The door soon will begin closing for the best opportunity ever to exploit a classic estate planning strategy. The strategy enables many families to transfer significant sums to the next generation while incurring few or no estate or gift taxes. Even estates that won’t be subject to estate taxes can use family loans to achieve financial and estate planning goals.
The family loan opportunity will disappear, because it hinges on today’s low interest rates. Sometime in the next year (perhaps sooner than later) the Federal Reserve will raise short-term interest rates. You’ll still be able to use the family loan strategy, but it will be more expensive.
Here’s how family loans work.
Let’s say a parent lends money to an adult son. The son uses the money to invest, buy a home, pay education expenses, or for any other purpose.
There are no tax consequences to the loan when a minimum interest rate is charged. The interest rate is set by the IRS each month based on market rates for treasury bonds. Recently, the interest rate for loans of three years or less was 0.57%. The rate for loans of three to nine years was 2.45%, and longer term loans needed an interest rate of at least 4.11%. (For small loans of $10,000 or less, no interest needs to be charged.)
When the minimum IRS interest rate is not charged, there could be gift tax consequences. The interest the parent should have charged is considered a gift to the son. In addition, the parent is treated as receiving an interest payment from the son of that amount and must include it in gross income. This is so, though no cash changes hands. When significant loans are involved, the parent may have to file a gift tax return or use part of the lifetime gift tax exemption to report the interest not charged.
As loan payments are due, there are several options.
One option is for the son to repay the loan. Suppose he invested the loan proceeds. He sells the portfolio at the end of the loan term, repays it plus the interest, and keeps any earnings above the interest that was charged. The parent receives the loan proceeds back plus the modest interest that was charged. The excess amount earned by the son now is outside of the parent’s estate without incurring gift or estate taxes. The income and gains above the interest charged also are off the parent’s tax return.
Another option is for the parent to forgive loan payments as they are due. Since only part of the loan is due each year, the forgiven amount may be low enough to qualify for the annual gift tax exclusion ($13,000 in 2010). That would transfer the entire loan plus its earnings out of the parent’s estate tax free. This strategy is a way to help the son buy a home or use the money in some other way that does not generate income.
Loans can be especially helpful to estate owners with businesses or real estate. This property is difficult to give in smaller amounts that qualify for the annual tax exclusion. The parent who owns the property can lend money to the younger generations to buy larger interests in the business or real estate. The younger generations use income from the business or real estate to make the loan payments. The value of the assets plus future income and appreciation are out of the older generation’s estate. In effect, the older generation’s estate is frozen at the current value plus the modest IRS interest rate.
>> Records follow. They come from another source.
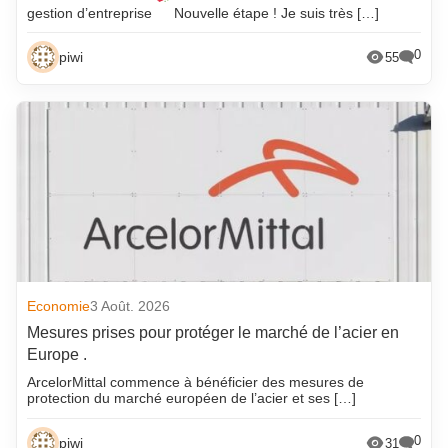
gestion d’entreprise
Nouvelle étape ! Je suis très […]
0
piwi
55
Economie
3 Août. 2026
Mesures prises pour protéger le marché de l’acier en
Europe .
ArcelorMittal commence à bénéficier des mesures de
protection du marché européen de l’acier et ses […]
0
piwi
31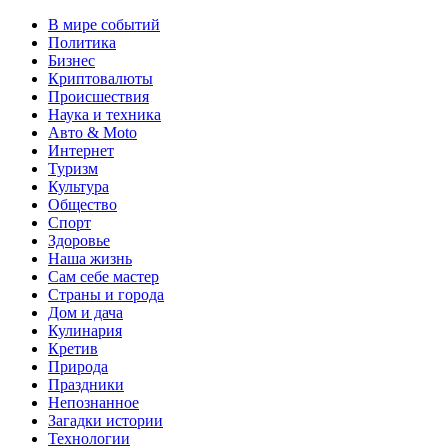
В мире событий
Политика
Бизнес
Криптовалюты
Происшествия
Наука и техника
Авто & Moto
Интернет
Туризм
Культура
Общество
Спорт
Здоровье
Наша жизнь
Сам себе мастер
Страны и города
Дом и дача
Кулинария
Кретив
Природа
Праздники
Непознанное
Загадки истории
Технологии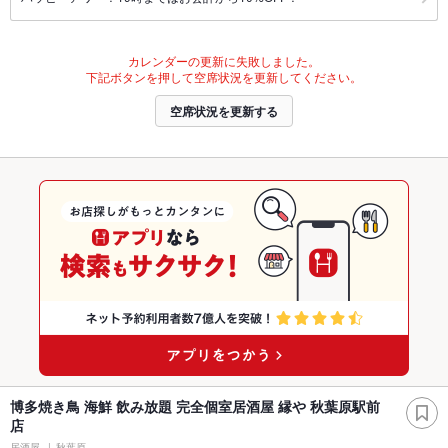
カレンダーの更新に失敗しました。
下記ボタンを押して空席状況を更新してください。
空席状況を更新する
博多焼き鳥 海鮮 飲み放題 完全個室居酒屋 縁や 秋葉原駅前
店
居酒屋
秋葉原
Now is the time to consider family loans, because interest rates are so low. They are much lower than they were even 18 months ago and probably than they will be in 18 months.
Parents and grandparents who made family loans in the past should consider refinancing them at today’s rates.
There are potential pitfalls to family loans. You need documentation of the loan, proving it really was a loan and not a gift. Also, payments must be made on the loan under terms spelled out in the document. When loan payments are not missed, the lender must enforce the loan. Today, automatic bank payments can be set up to avoid many of the traditional problems with family loans.
There’s always the possibility the assets the younger generation purchases with the loan won’t generate income or will decline in value. In that case, the parent generally takes possession of the assets and loses money on the loan.
The estate tax expired at the end of 2009, but Congress is going to re-enact it. The only questions are when and the terms. You need to keep planning and take advantage of the opportunities that exist. The Federal Reserve will raise interest rates to defend the dollar and prevent a speculative bubble rally in risky assets. The opportunity to make family loans at ultra-low interest rates won’t last much longer.